Maharishi Patanjali mentions Yama and Niyama as the first two limbs of the Eight Limbed Path. Why would he mention them first? At the very least, he has tried to point out their importance. Over time, the message does not come out as it once did.
Essentially, a student should practice the first two limbs to become a serious Yoga practitioner. People confuse terms, such as “true Yogi.” Is a true Yogi someone who is a vegetarian, does not drink coffee, but participates in gossip?
There is a conflict in labeling someone as a “real Yogi.” Who among us has not harmed another being? Who among us has the superficial appearance of a true Yogi, but stirs up hate and intolerance? The truth be known, to follow Yama and Niyama, every day of your life, is not easy. Some will question why you do not participate in conjuring up negativity.
To do no harm, be truthful, avoid theft, be sexually responsible, and avoid greed are the Yamas. This is a simplistic explanation, but following these moral codes can bring much happiness to anyone who decides to live by practicing Yama.
To be clean, content, committed, to engage in studies, and to completely give yourself to God are the Niyamas. Again, this is a simple explanation, but this is not an easy road. Again, to follow Niyama will bring you happiness.
How many people wake up to complain every day of their life? How many people are clean in mind and body? How many people do not bother to finish anything? We do not have to pursue this line of thinking further.
The point Maharishi Patanjali makes, with the first two limbs, has nothing to do with drinking coffee or any other trivial matter. It is not an easy road to behave with kindness, tolerance, compassion, and give time or money to those who need it. Just by listening to someone who needs it, you a being a “good Yogi.”

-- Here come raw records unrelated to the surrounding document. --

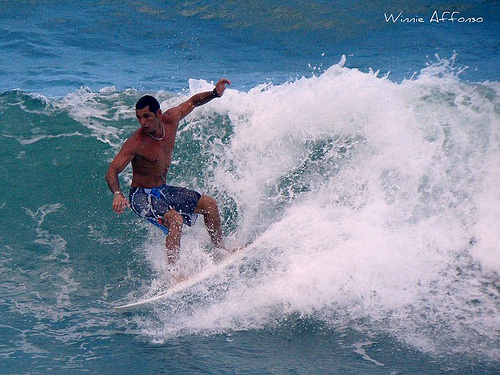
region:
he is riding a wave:
[68, 17, 407, 370]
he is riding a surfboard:
[70, 58, 339, 370]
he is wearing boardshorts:
[77, 46, 282, 311]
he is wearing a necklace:
[130, 83, 194, 149]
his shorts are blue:
[110, 161, 244, 263]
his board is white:
[99, 215, 317, 321]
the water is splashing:
[83, 73, 285, 357]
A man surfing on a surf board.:
[98, 76, 358, 326]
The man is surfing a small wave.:
[95, 52, 494, 327]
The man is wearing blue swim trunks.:
[126, 186, 202, 237]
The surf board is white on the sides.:
[110, 216, 305, 311]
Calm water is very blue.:
[2, 4, 499, 95]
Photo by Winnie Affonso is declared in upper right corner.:
[378, 7, 485, 27]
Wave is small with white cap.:
[240, 54, 499, 326]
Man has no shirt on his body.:
[105, 77, 232, 215]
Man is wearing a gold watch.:
[110, 191, 124, 195]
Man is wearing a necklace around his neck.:
[142, 120, 167, 142]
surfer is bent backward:
[99, 70, 256, 292]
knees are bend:
[157, 191, 222, 238]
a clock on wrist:
[108, 184, 128, 199]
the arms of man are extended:
[89, 67, 244, 218]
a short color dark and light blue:
[122, 181, 204, 239]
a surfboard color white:
[99, 225, 296, 319]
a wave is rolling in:
[0, 45, 499, 358]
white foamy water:
[231, 68, 484, 330]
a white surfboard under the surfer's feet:
[110, 203, 302, 321]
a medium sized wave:
[2, 57, 499, 341]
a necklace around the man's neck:
[140, 123, 168, 141]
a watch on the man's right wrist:
[112, 190, 124, 198]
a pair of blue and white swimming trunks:
[125, 180, 207, 236]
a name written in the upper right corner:
[378, 7, 488, 27]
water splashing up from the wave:
[410, 43, 480, 79]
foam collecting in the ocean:
[347, 334, 398, 372]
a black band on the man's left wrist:
[210, 83, 223, 100]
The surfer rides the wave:
[73, 39, 339, 332]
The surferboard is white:
[110, 213, 338, 323]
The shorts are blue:
[116, 175, 246, 246]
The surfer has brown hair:
[111, 75, 166, 151]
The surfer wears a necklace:
[126, 109, 181, 153]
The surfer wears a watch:
[106, 184, 129, 197]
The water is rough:
[85, 35, 475, 367]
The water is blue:
[121, 22, 314, 60]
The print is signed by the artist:
[379, 16, 498, 28]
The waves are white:
[201, 59, 431, 301]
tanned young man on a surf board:
[105, 78, 237, 283]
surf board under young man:
[112, 206, 297, 308]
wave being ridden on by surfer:
[0, 53, 497, 345]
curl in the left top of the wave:
[0, 87, 131, 192]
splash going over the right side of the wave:
[416, 50, 470, 82]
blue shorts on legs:
[127, 181, 202, 234]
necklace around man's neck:
[151, 120, 165, 140]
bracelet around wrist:
[111, 188, 121, 197]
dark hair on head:
[134, 94, 160, 114]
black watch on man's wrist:
[212, 85, 223, 97]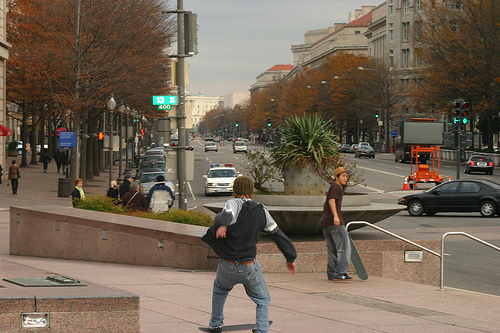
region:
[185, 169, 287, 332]
A kid on a skate board.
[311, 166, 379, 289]
A young man with a skate board.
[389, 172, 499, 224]
a black sedan making a turn.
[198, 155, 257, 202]
A police car driving down the road.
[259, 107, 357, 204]
An odd looking bush in the middle of the city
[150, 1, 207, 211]
A street lamp with a street sign attached.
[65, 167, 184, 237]
A small group of people gathered at the curb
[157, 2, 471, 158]
tall buildings line the street.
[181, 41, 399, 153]
Trees line the busy city street.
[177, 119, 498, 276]
A busy street in the city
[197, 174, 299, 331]
man staggering on sidewalk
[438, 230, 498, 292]
metal stair guardrail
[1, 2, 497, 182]
trees showing autumn leaves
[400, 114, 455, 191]
construction caution sign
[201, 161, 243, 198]
police vehicle with headlamps lit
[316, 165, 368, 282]
young man holding skateboard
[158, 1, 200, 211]
road traffic light on pole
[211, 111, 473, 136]
long row of green traffic lights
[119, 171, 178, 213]
two people sitting on planter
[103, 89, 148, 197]
row of street side lights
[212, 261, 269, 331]
a pair of baggy blue jeans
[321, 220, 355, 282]
a pair of baggy blue jeans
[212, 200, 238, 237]
an arm of a skater boy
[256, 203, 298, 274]
an arm of a skater boy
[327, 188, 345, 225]
an arm of a skater boy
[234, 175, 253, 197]
the brown hair of a skater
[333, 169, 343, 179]
the brown hair of a skater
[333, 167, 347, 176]
the tan hat of the skater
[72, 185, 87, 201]
a bright green scarf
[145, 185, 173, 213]
a black and white jacket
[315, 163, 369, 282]
young man is holding skateboard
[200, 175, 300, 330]
kid with hat is skateboarding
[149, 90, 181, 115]
green street signs on a pole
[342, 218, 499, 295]
two silver hand railings on stairs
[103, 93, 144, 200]
line of street lights on sidewalk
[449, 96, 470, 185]
stoplight has green go light on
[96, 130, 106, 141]
orange do not walk symbol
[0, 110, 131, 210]
people walking down tree lined sidewalk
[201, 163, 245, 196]
police car on the road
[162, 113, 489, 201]
wide roadway with cars on it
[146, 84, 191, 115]
Green street sign on pole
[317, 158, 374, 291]
Boy holding skate board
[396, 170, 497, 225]
Black car on street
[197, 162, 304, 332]
Boy skating on skate board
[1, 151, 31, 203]
Person walking on sidewalk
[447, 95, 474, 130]
Traffic Light turned green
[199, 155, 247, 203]
Police car on street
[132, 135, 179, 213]
Cars parked on street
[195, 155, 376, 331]
Two boys skateboarding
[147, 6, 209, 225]
Traffic pole with green street sign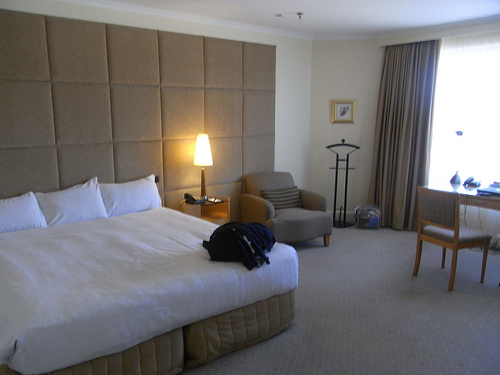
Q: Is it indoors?
A: Yes, it is indoors.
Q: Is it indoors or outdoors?
A: It is indoors.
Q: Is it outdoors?
A: No, it is indoors.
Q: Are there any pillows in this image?
A: Yes, there is a pillow.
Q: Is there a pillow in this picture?
A: Yes, there is a pillow.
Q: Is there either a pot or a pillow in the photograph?
A: Yes, there is a pillow.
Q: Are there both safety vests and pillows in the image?
A: No, there is a pillow but no safety jackets.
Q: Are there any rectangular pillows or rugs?
A: Yes, there is a rectangular pillow.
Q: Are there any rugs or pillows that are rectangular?
A: Yes, the pillow is rectangular.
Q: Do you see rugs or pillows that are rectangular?
A: Yes, the pillow is rectangular.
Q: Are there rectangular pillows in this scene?
A: Yes, there is a rectangular pillow.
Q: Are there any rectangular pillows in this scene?
A: Yes, there is a rectangular pillow.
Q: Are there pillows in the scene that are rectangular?
A: Yes, there is a pillow that is rectangular.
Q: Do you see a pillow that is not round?
A: Yes, there is a rectangular pillow.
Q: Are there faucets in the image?
A: No, there are no faucets.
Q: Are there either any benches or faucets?
A: No, there are no faucets or benches.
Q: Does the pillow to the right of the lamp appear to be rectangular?
A: Yes, the pillow is rectangular.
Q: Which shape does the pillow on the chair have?
A: The pillow has rectangular shape.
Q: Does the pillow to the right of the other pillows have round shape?
A: No, the pillow is rectangular.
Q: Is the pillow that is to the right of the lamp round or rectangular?
A: The pillow is rectangular.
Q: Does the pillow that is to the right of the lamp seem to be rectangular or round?
A: The pillow is rectangular.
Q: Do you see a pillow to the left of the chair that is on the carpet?
A: Yes, there is a pillow to the left of the chair.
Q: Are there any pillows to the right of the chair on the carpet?
A: No, the pillow is to the left of the chair.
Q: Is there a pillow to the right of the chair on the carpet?
A: No, the pillow is to the left of the chair.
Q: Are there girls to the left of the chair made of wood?
A: No, there is a pillow to the left of the chair.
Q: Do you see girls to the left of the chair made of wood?
A: No, there is a pillow to the left of the chair.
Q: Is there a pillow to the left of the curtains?
A: Yes, there is a pillow to the left of the curtains.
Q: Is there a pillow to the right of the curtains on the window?
A: No, the pillow is to the left of the curtains.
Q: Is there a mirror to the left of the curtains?
A: No, there is a pillow to the left of the curtains.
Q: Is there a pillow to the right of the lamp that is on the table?
A: Yes, there is a pillow to the right of the lamp.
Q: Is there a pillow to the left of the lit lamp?
A: No, the pillow is to the right of the lamp.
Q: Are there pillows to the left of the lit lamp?
A: No, the pillow is to the right of the lamp.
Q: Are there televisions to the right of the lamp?
A: No, there is a pillow to the right of the lamp.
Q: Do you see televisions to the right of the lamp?
A: No, there is a pillow to the right of the lamp.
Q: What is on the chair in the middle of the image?
A: The pillow is on the chair.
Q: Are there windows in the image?
A: Yes, there is a window.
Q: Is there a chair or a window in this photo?
A: Yes, there is a window.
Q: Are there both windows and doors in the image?
A: No, there is a window but no doors.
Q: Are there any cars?
A: No, there are no cars.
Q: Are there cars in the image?
A: No, there are no cars.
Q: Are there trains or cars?
A: No, there are no cars or trains.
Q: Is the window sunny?
A: Yes, the window is sunny.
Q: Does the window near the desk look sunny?
A: Yes, the window is sunny.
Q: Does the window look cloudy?
A: No, the window is sunny.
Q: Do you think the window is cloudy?
A: No, the window is sunny.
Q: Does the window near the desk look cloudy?
A: No, the window is sunny.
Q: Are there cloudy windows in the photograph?
A: No, there is a window but it is sunny.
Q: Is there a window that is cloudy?
A: No, there is a window but it is sunny.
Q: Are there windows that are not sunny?
A: No, there is a window but it is sunny.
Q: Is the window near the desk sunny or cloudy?
A: The window is sunny.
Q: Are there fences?
A: No, there are no fences.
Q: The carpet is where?
A: The carpet is on the ground.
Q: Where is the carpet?
A: The carpet is on the ground.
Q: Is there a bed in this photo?
A: Yes, there is a bed.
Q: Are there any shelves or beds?
A: Yes, there is a bed.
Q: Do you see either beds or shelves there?
A: Yes, there is a bed.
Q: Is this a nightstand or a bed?
A: This is a bed.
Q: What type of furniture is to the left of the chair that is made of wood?
A: The piece of furniture is a bed.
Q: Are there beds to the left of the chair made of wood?
A: Yes, there is a bed to the left of the chair.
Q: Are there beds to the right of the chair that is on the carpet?
A: No, the bed is to the left of the chair.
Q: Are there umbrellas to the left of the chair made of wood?
A: No, there is a bed to the left of the chair.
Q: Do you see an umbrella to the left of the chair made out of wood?
A: No, there is a bed to the left of the chair.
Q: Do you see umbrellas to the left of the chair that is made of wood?
A: No, there is a bed to the left of the chair.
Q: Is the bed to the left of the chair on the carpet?
A: Yes, the bed is to the left of the chair.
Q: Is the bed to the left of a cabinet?
A: No, the bed is to the left of the chair.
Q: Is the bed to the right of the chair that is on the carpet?
A: No, the bed is to the left of the chair.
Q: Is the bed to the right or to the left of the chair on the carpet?
A: The bed is to the left of the chair.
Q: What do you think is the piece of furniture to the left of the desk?
A: The piece of furniture is a bed.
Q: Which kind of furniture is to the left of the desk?
A: The piece of furniture is a bed.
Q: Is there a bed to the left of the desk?
A: Yes, there is a bed to the left of the desk.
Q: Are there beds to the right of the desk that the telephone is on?
A: No, the bed is to the left of the desk.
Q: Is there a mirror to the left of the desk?
A: No, there is a bed to the left of the desk.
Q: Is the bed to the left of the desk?
A: Yes, the bed is to the left of the desk.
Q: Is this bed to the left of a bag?
A: No, the bed is to the left of the desk.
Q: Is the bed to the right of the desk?
A: No, the bed is to the left of the desk.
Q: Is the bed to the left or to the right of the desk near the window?
A: The bed is to the left of the desk.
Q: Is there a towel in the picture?
A: No, there are no towels.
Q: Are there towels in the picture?
A: No, there are no towels.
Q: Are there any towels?
A: No, there are no towels.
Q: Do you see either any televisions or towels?
A: No, there are no towels or televisions.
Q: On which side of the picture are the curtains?
A: The curtains are on the right of the image.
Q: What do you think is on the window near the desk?
A: The curtains are on the window.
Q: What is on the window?
A: The curtains are on the window.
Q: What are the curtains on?
A: The curtains are on the window.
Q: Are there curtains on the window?
A: Yes, there are curtains on the window.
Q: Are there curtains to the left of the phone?
A: Yes, there are curtains to the left of the phone.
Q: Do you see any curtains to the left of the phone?
A: Yes, there are curtains to the left of the phone.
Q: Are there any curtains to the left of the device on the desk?
A: Yes, there are curtains to the left of the phone.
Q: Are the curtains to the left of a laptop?
A: No, the curtains are to the left of the phone.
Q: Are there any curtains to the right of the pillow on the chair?
A: Yes, there are curtains to the right of the pillow.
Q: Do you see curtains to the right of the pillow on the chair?
A: Yes, there are curtains to the right of the pillow.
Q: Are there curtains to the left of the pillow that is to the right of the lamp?
A: No, the curtains are to the right of the pillow.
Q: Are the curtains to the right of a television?
A: No, the curtains are to the right of the pillow.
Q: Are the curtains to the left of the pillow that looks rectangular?
A: No, the curtains are to the right of the pillow.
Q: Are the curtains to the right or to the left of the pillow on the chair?
A: The curtains are to the right of the pillow.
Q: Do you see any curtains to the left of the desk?
A: Yes, there are curtains to the left of the desk.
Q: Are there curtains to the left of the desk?
A: Yes, there are curtains to the left of the desk.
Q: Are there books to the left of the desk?
A: No, there are curtains to the left of the desk.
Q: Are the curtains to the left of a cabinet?
A: No, the curtains are to the left of the desk.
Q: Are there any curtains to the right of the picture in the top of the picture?
A: Yes, there are curtains to the right of the picture.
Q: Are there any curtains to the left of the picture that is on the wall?
A: No, the curtains are to the right of the picture.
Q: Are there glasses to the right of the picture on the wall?
A: No, there are curtains to the right of the picture.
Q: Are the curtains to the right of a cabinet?
A: No, the curtains are to the right of the picture.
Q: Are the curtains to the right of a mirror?
A: No, the curtains are to the right of the chair.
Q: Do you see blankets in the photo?
A: Yes, there is a blanket.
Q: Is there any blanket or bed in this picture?
A: Yes, there is a blanket.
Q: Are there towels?
A: No, there are no towels.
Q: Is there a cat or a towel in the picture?
A: No, there are no towels or cats.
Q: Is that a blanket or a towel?
A: That is a blanket.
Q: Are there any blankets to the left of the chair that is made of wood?
A: Yes, there is a blanket to the left of the chair.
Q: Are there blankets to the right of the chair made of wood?
A: No, the blanket is to the left of the chair.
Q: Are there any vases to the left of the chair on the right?
A: No, there is a blanket to the left of the chair.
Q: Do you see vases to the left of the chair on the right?
A: No, there is a blanket to the left of the chair.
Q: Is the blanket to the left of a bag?
A: No, the blanket is to the left of the chair.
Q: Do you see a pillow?
A: Yes, there is a pillow.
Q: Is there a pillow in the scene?
A: Yes, there is a pillow.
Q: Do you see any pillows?
A: Yes, there is a pillow.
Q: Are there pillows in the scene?
A: Yes, there is a pillow.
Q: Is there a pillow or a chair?
A: Yes, there is a pillow.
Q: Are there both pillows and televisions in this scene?
A: No, there is a pillow but no televisions.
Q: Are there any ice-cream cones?
A: No, there are no ice-cream cones.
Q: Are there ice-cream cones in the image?
A: No, there are no ice-cream cones.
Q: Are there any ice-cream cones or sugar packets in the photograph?
A: No, there are no ice-cream cones or sugar packets.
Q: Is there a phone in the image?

Therefore, in a Yoga instructor certification course, interns should learn the Yoga Sutras and the Hatha Yoga Pradipika. Beyond this, an overview of the Gheranda Samhita, Bhagavad Gita, and the Upanishads would be useful. Time places limitations on the depth of learning involved within a 200-hour course, so interns should be advised to make self-study (Svadhyaya) a part of their daily life.